In zijn brief somt Purdy voorbeelden op van ‘versperringen, vertragingen en besluiteloosheid’. Zo zou 3M al vóór mei 1998 geweten hebben dat PFOS wijdverspreid zijn in het milieu en dat veel mensen de stof in het bloed hebben. Pas in januari 1999 meldde het dat aan zijn klanten. Purdy voelt zich daar schuldig over. Hij vertelt ook over analyses die hij vroeg en die de hoogste prioriteit kregen, maar die maanden later nog altijd niet uitgevoerd waren. ‘Er zijn altijd excuses’, klinkt het. ‘Ik krijg te horen dat het bedrijf bezorgd is, maar hun handelen wijst op andere bezorgdheden dan de mijne.’

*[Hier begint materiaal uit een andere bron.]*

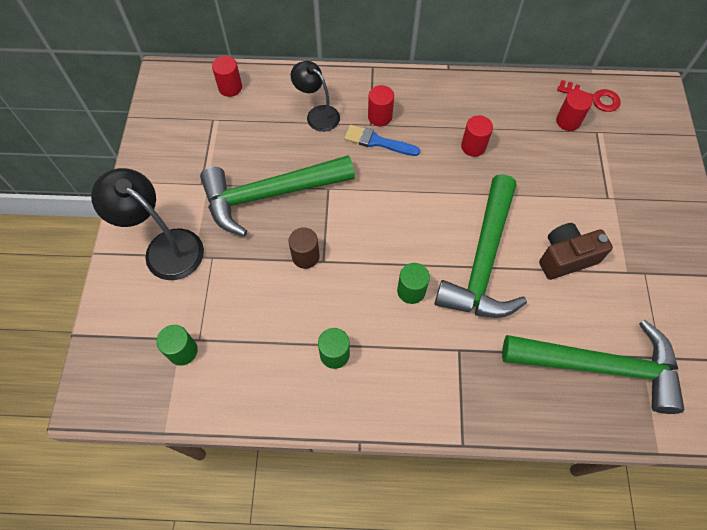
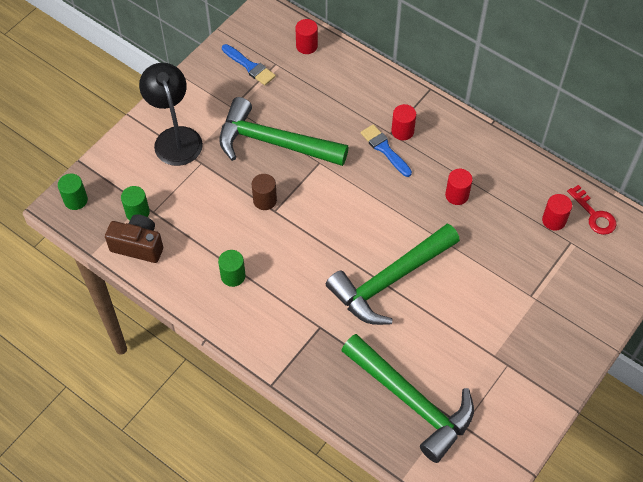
camera: 35 degrees right, 5 degrees down
(189, 135) = (250, 66): none -> blue brush
(317, 114) = (356, 103): black lamp -> none
(411, 291) = (319, 268): green cylinder -> green cylinder (76, 200)
(566, 258) = (455, 316): brown camera -> brown camera (138, 246)

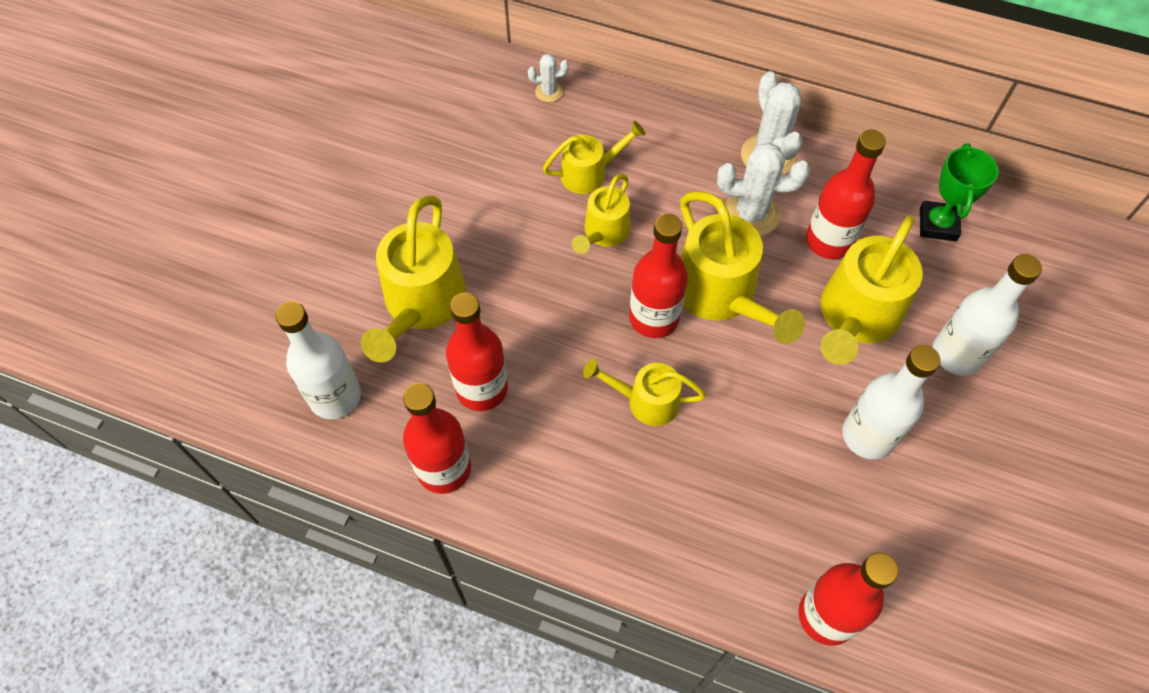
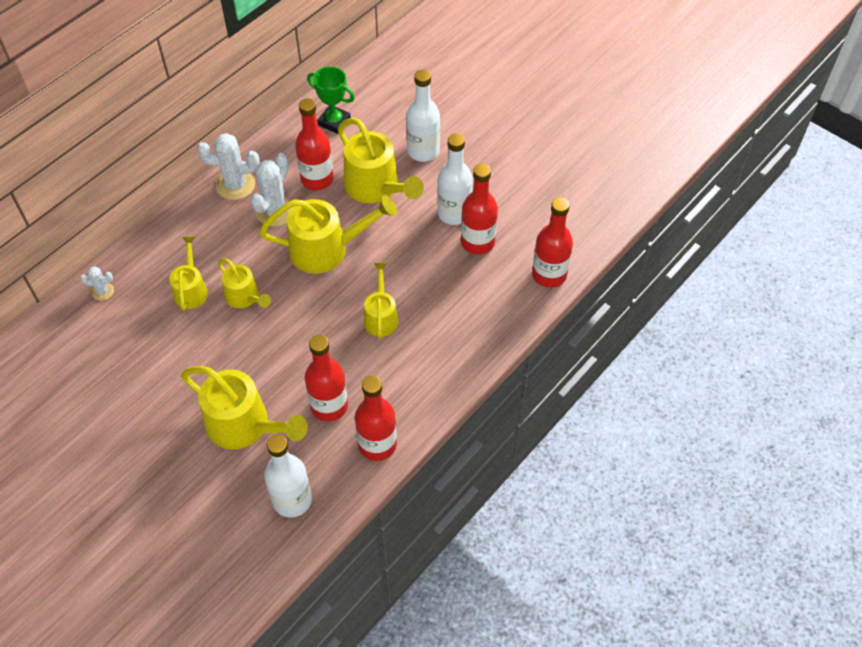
camera: 70 degrees left, 5 degrees down
(549, 92) = (103, 291): white cactus -> white cactus turned 75 degrees clockwise
(645, 401) = (381, 316): yellow watering can -> yellow watering can turned 150 degrees clockwise
(654, 318) = (324, 291): red bottle -> red bottle (477, 242)

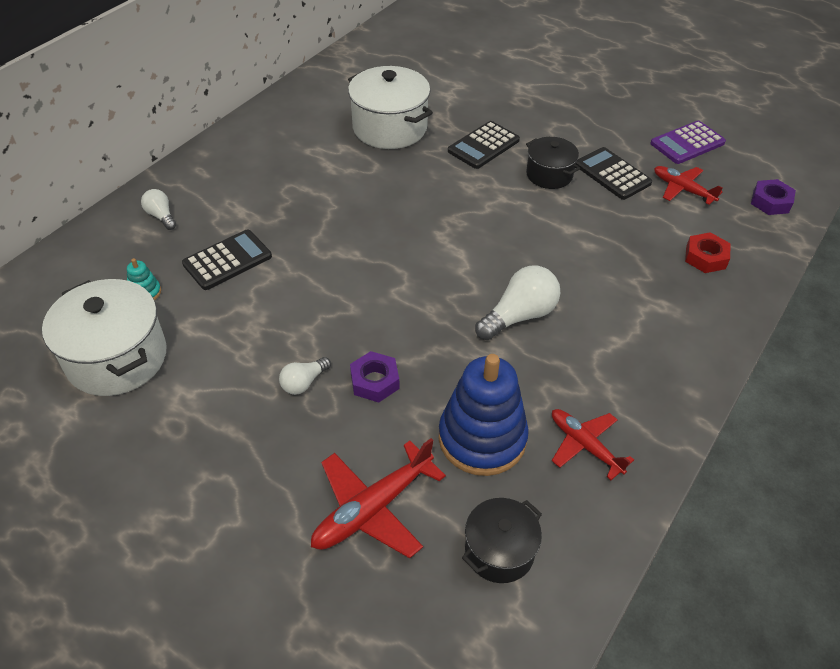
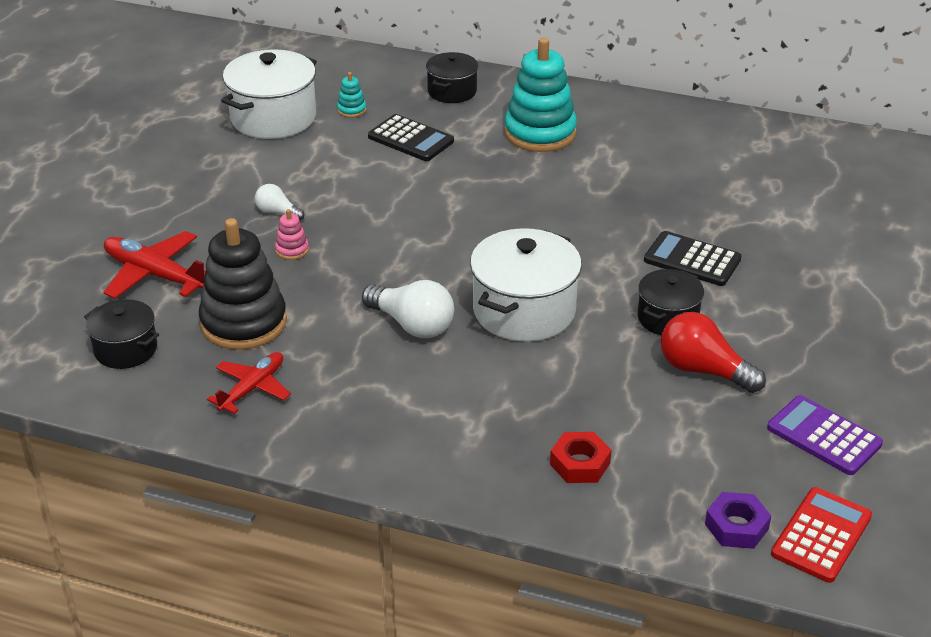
camera: 75 degrees right, 10 degrees down
(161, 216) = (452, 91): white light bulb -> black pot
(268, 179) = (540, 133): none -> turquoise stacking toy
(374, 381) = (292, 250): purple nut -> pink stacking toy
(390, 128) = (679, 188): white pot -> white pot (524, 310)
(482, 438) = (244, 322): blue stacking toy -> black stacking toy
(612, 174) = (703, 370): black calculator -> red light bulb
(683, 189) = (710, 436): red plane -> none
(778, 170) = (821, 535): none -> red calculator

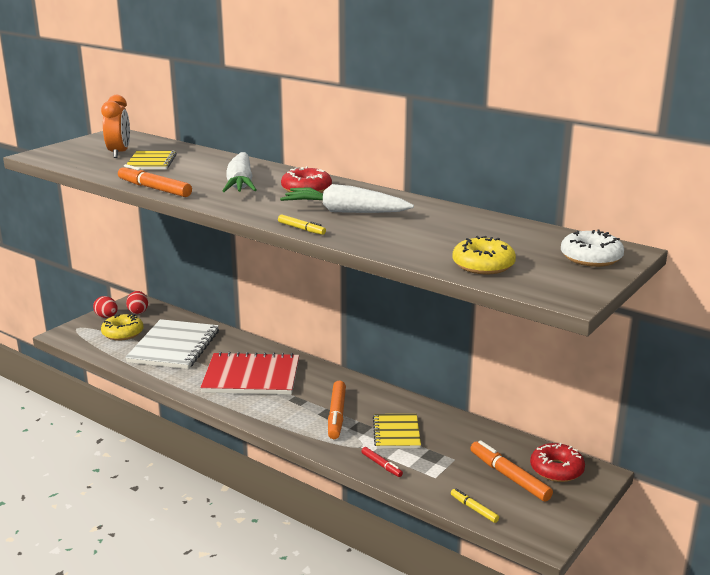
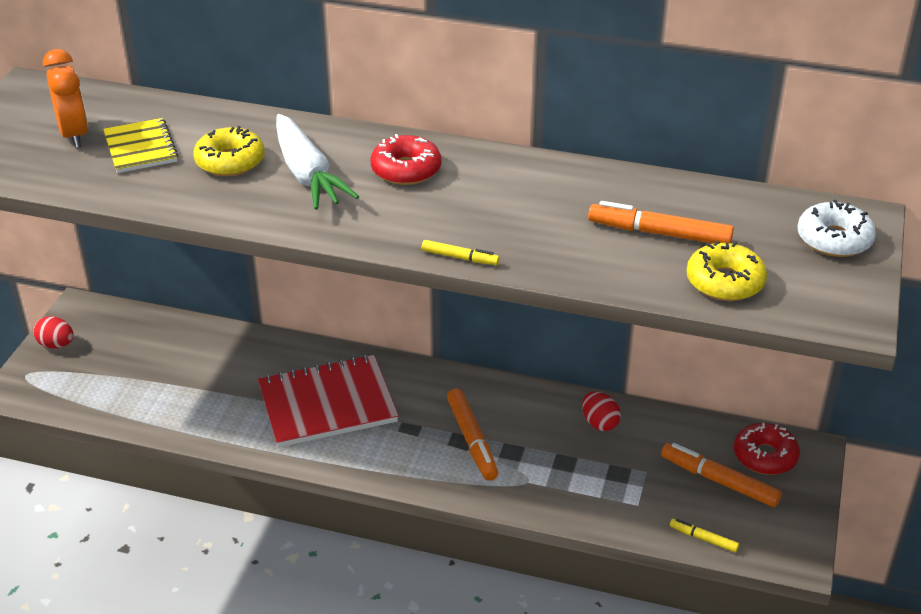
camera: 20 degrees left, 15 degrees up
(123, 333) = (100, 369): yellow donut -> yellow donut (230, 161)
(138, 311) = (96, 324): red egg -> red egg (599, 423)
(154, 189) = (194, 210): orange marker -> orange marker (659, 233)
(174, 347) = (190, 377): white notebook -> none
(345, 211) = (489, 208): white carrot -> none
(381, 465) = (567, 504): red marker -> none
(396, 433) = (558, 449): yellow notebook -> none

Enkele maanden voor zijn ontslagbrief, in december 1998, had Purdy in een rapport geconcludeerd dat er een ‘beduidend risico op schade’ is als PFOS in het milieu terechtkomen. Hij waarschuwt ook voor de opstapeling van de stof in levende wezens. Purdy vond dat dat aan het Amerikaanse milieuagentschap EPA gemeld moest worden.
Maar 3M houdt belangrijke informatie achter voor het EPA, zou later blijken. In april 2006 meldt EPA dat 3M een boete van 1,5 miljoen dollar moet betalen, onder meer omdat het bedrijf belangrijke informatie over de risico’s van zijn stoffen niet snel genoeg had overgemaakt. Meerdere inbreuken betreffen specifiek PFOA en PFOS.